First lets import required packages and create dummy data:
import sqlContext.implicits._
import org.apache.spark.ml.feature.{HashingTF, Tokenizer}
import org.apache.spark.mllib.regression.LabeledPoint
import org.apache.spark.ml.feature.StringIndexer
import org.apache.spark.mllib.tree.RandomForest
import org.apache.spark.mllib.tree.model.RandomForestModel
import org.apache.spark.mllib.linalg.{Vectors, Vector}
import org.apache.spark.mllib.evaluation.MulticlassMetrics
import org.apache.spark.sql.Row
import org.apache.spark.rdd.RDD
case class LabeledRecord(group: String, text: String)
val trainRaw = sc.parallelize(
LabeledRecord("foo", "foo v a y b foo") ::
LabeledRecord("bar", "x bar y bar v") ::
LabeledRecord("bar", "x a y bar z") ::
LabeledRecord("foobar", "foo v b bar z") ::
LabeledRecord("foo", "foo x") ::
LabeledRecord("foobar", "z y x foo a b bar v") ::
Nil
)
Now let's define required transformers and process train Dataset:
// Tokenizer to process text fields
val tokenizer = new Tokenizer()
.setInputCol("text")
.setOutputCol("words")
// HashingTF to convert tokens to the feature vector
val hashingTF = new HashingTF()
.setInputCol("words")
.setOutputCol("features")
.setNumFeatures(10)
// Indexer to convert String labels to Double
val indexer = new StringIndexer()
.setInputCol("group")
.setOutputCol("label")
.fit(trainRaw.toDF)
def transfom(rdd: RDD[LabeledRecord]) = {
val tokenized = tokenizer.transform(rdd.toDF)
val hashed = hashingTF.transform(tokenized)
val indexed = indexer.transform(hashed)
indexed
.select($"label", $"features")
.map{case Row(label: Double, features: Vector) =>
LabeledPoint(label, features)}
}
val train: RDD[LabeledPoint] = transfom(trainRaw)
Please note that indexer is "fitted" on the train data.
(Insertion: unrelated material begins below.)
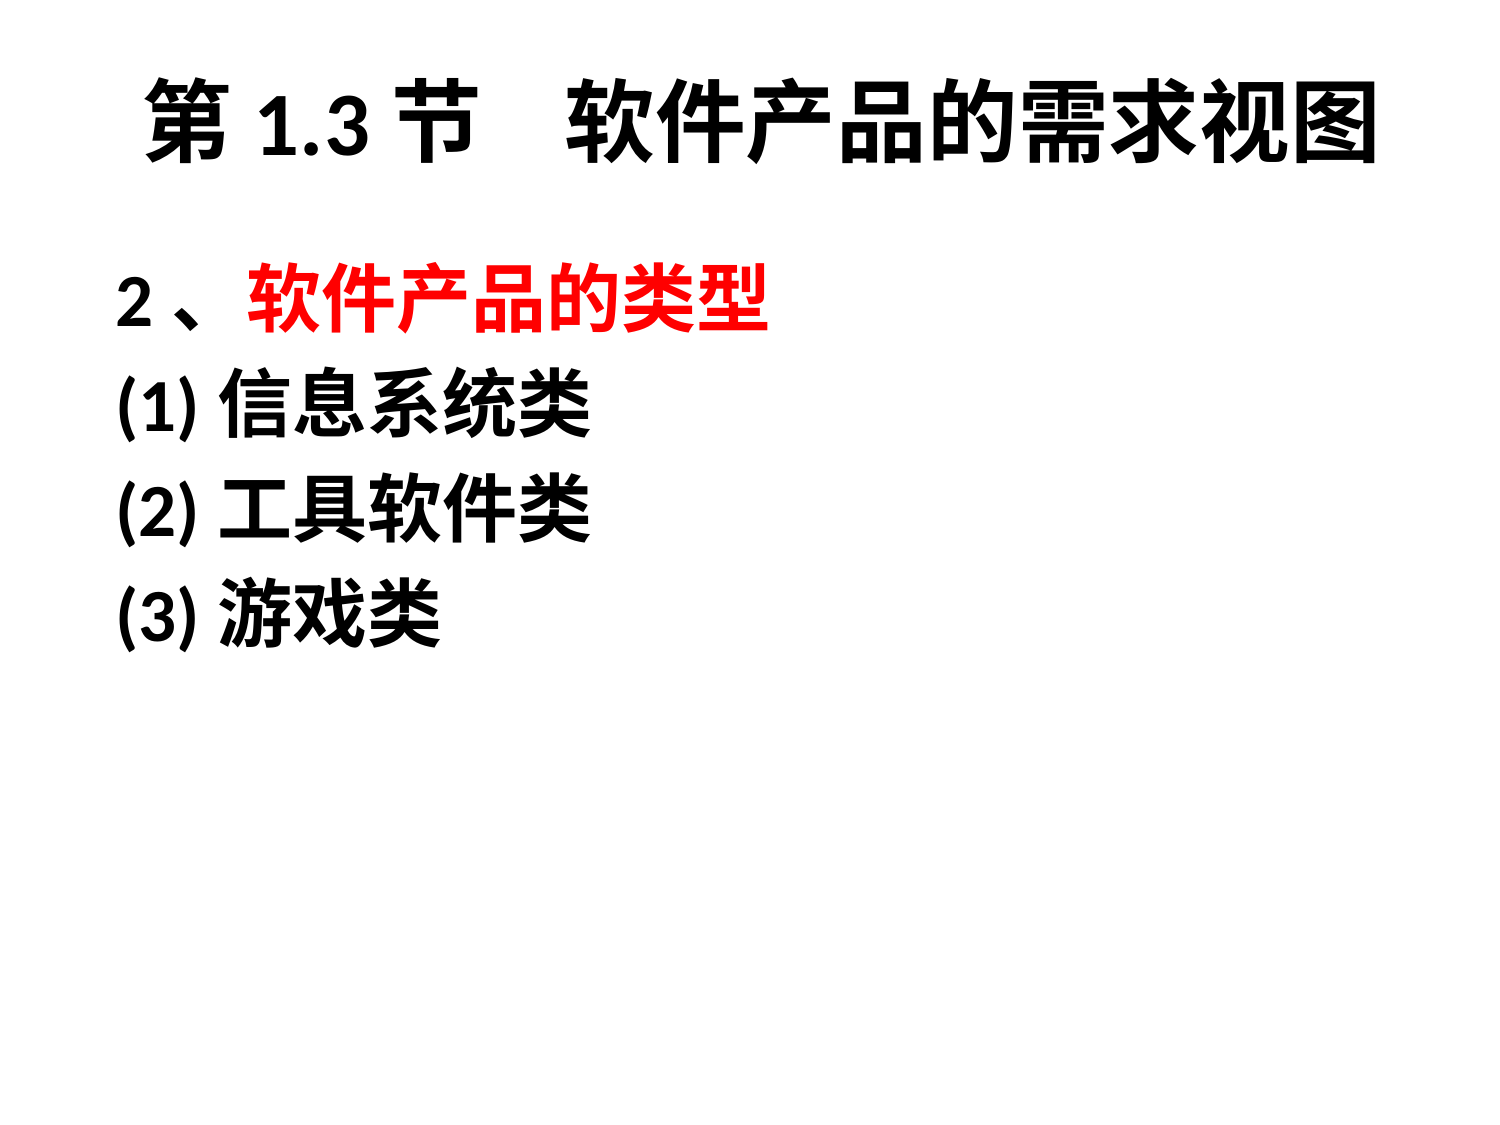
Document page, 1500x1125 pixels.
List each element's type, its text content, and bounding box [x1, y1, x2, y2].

subtitle 2、软件产品的类型 (1)信息系统类 (2)工具软件类 (3)游戏类 [100, 243, 1400, 1024]
title 第1.3节 软件产品的需求视图 [123, 42, 1399, 197]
It simply means that categorical values used as the labels are converted to doubles. To use classifier on a new data you have to transform it first using this indexer.
Next we can train RF model:
val numClasses = 3
val categoricalFeaturesInfo = Map[Int, Int]()
val numTrees = 10
val featureSubsetStrategy = "auto"
val impurity = "gini"
val maxDepth = 4
val maxBins = 16
val model = RandomForest.trainClassifier(
train, numClasses, categoricalFeaturesInfo,
numTrees, featureSubsetStrategy, impurity,
maxDepth, maxBins
)
and finally test it:
val testRaw = sc.parallelize(
LabeledRecord("foo", "foo foo z z z") ::
LabeledRecord("bar", "z bar y y v") ::
LabeledRecord("bar", "a a bar a z") ::
LabeledRecord("foobar", "foo v b bar z") ::
LabeledRecord("foobar", "a foo a bar") ::
Nil
)
val test: RDD[LabeledPoint] = transfom(testRaw)
val predsAndLabs = test.map(lp => (model.predict(lp.features), lp.label))
val metrics = new MulticlassMetrics(predsAndLabs)
metrics.precision
metrics.recall
Are you using Spark 1.6 rather than Spark 2.1?
I think the problem is that in spark 2.1 the transform method returns a dataset, which can be implicitly converted to a typed RDD, where as prior to that, it returns a data frame or row.
Try as a diagnostic specifying the return type of the transform function as RDD[LabeledPoint] and see if you get the same error.